Firstly, the smaller block size means proportionately higher ZFS overhead, such as checksum blocks and indirect block pointers. Notice how the “USED” (i.e. allocated+reserved) value was 17.0G on the zvol with 4K blocks, but 16.0G with 128K blocks.
Secondly, I think that compression works more efficiently when given larger blocks to compress.
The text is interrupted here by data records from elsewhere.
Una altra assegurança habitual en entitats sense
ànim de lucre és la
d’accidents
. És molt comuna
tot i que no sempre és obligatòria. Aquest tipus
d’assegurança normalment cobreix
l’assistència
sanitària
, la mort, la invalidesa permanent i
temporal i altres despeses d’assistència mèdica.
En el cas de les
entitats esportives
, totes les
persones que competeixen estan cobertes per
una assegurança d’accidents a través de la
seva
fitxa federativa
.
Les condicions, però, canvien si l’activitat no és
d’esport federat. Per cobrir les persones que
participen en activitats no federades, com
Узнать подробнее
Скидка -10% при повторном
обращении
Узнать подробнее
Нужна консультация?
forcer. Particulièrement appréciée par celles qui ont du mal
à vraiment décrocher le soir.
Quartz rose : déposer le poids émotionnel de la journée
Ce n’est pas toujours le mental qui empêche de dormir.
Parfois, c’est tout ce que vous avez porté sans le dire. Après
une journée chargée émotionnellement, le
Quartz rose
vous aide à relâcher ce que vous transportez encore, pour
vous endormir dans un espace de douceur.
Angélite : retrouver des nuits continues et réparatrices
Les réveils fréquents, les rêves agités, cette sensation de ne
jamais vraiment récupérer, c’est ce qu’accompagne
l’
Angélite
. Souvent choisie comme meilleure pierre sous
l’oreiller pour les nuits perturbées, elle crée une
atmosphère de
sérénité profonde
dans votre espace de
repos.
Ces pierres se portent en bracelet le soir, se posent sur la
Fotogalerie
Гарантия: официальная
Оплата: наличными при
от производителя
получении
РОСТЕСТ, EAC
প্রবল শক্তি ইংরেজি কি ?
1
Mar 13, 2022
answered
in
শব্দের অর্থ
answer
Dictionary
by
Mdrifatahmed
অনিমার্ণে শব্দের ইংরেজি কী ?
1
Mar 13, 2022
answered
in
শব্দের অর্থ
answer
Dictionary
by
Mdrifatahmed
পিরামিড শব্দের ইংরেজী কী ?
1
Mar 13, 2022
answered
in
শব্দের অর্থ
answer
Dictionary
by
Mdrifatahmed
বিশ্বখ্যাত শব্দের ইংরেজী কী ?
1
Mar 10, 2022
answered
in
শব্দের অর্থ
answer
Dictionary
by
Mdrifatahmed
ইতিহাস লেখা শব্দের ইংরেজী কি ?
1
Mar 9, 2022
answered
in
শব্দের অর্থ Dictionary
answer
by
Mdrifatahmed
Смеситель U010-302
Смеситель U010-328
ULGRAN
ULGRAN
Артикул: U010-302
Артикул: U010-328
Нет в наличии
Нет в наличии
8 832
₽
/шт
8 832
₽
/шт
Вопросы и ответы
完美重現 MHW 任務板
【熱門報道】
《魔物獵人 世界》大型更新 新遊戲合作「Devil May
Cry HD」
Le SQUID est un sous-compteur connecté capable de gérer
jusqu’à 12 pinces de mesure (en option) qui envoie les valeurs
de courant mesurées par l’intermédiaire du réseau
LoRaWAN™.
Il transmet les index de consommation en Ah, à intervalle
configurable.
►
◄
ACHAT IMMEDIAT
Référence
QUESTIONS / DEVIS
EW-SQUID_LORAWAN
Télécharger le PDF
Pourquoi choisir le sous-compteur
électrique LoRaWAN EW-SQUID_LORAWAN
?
I don’t know for sure that these are the actual mechanisms at play - they are just my best guesses.
But empirically, space efficiency is strongly influenced by the block size. Choosing a small block size can result in significantly larger disk space usage.
What should you choose?
Firstly, if you are benchmarking ZFS datasets versus zvols, you need to use identical block sizes. Under those conditions you might find that they both perform more or less the same, or you might not.
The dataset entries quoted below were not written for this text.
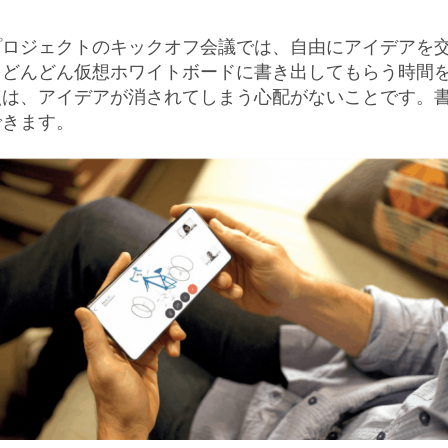
プロジェクトのキックオフ会議では、自由にアイデアを
をどんどん仮想ホワイトボードに書き出してもらう時間
点は、アイデアが消されてしまう心配がないことです。
できます。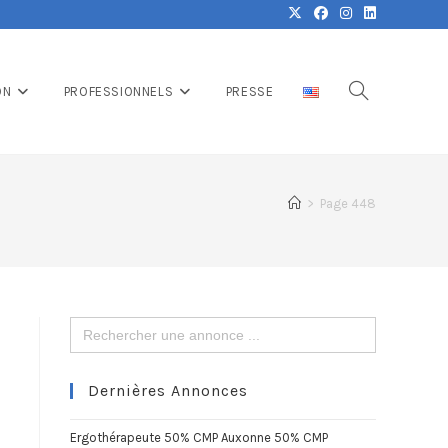
ON
PROFESSIONNELS
PRESSE
>
Page 448
Search
for:
Dernières Annonces
Ergothérapeute 50% CMP Auxonne 50% CMP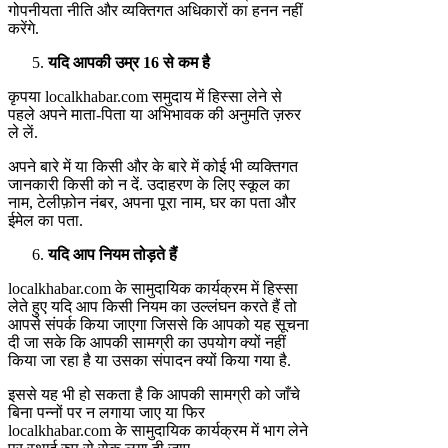
गोपनीयता नीति और व्यक्तिगत अधिकारों का हनन नहीं
करेंगे.
यदि आपकी उम्र
16
से कम है
कृपया localkhabar.com समुदाय में हिस्सा लेने से
पहले अपने माता-पिता या अभिभावक की अनुमति ज़रुर
ले लें.
अपने बारे में या किसी और के बारे में कोई भी व्यक्तिगत
जानकारी किसी को न दें. उदाहरण के लिए स्कूल का
नाम, टेलीफ़ोन नंबर, अपना पूरा नाम, घर का पता और
ईमेल का पता.
यदि आप नियम तोड़ते हैं
localkhabar.com के सामुदायिक कार्यक्रम में हिस्सा
लेते हुए यदि आप किसी नियम का उल्लंघन करते हैं तो
आपसे संपर्क किया जाएगा जिससे कि आपको यह सूचना
दी जा सके कि आपकी सामग्री का उपयोग क्यों नहीं
किया जा रहा है या उसका संपादन क्यों किया गया है.
इससे यह भी हो सकता है कि आपकी सामग्री को जाँचे
बिना पन्नों पर न लगाया जाए या फिर
localkhabar.com के सामुदायिक कार्यक्रम में भाग लेने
If you are used to using VM images on ZFS datasets with a 128K recordsize, and the performance is sufficient for your needs, you may as well use zvols with a 128K volblocksize. This will maximise your disk compression.
The extra I/O overhead of a large block size might not matter too much if you have enough RAM in your system, so that the “hot” areas remain in your ARC (cache).
Otherwise, you may want to tune the block size for your workload, and this is true whether you are using a zfs filesystem or a zvol. Note that:
- The volblocksize for a zvol can only be set at volume creation time, so you’ll have to copy it to a new zvol to change the blocksize.
- The recordsize for a filesystem dataset can be changed, but doesn’t affect existing files - so you either need to rewrite those files, or copy to a dataset, to get the full effect.
Finally, there are some relevant performance issues here and here.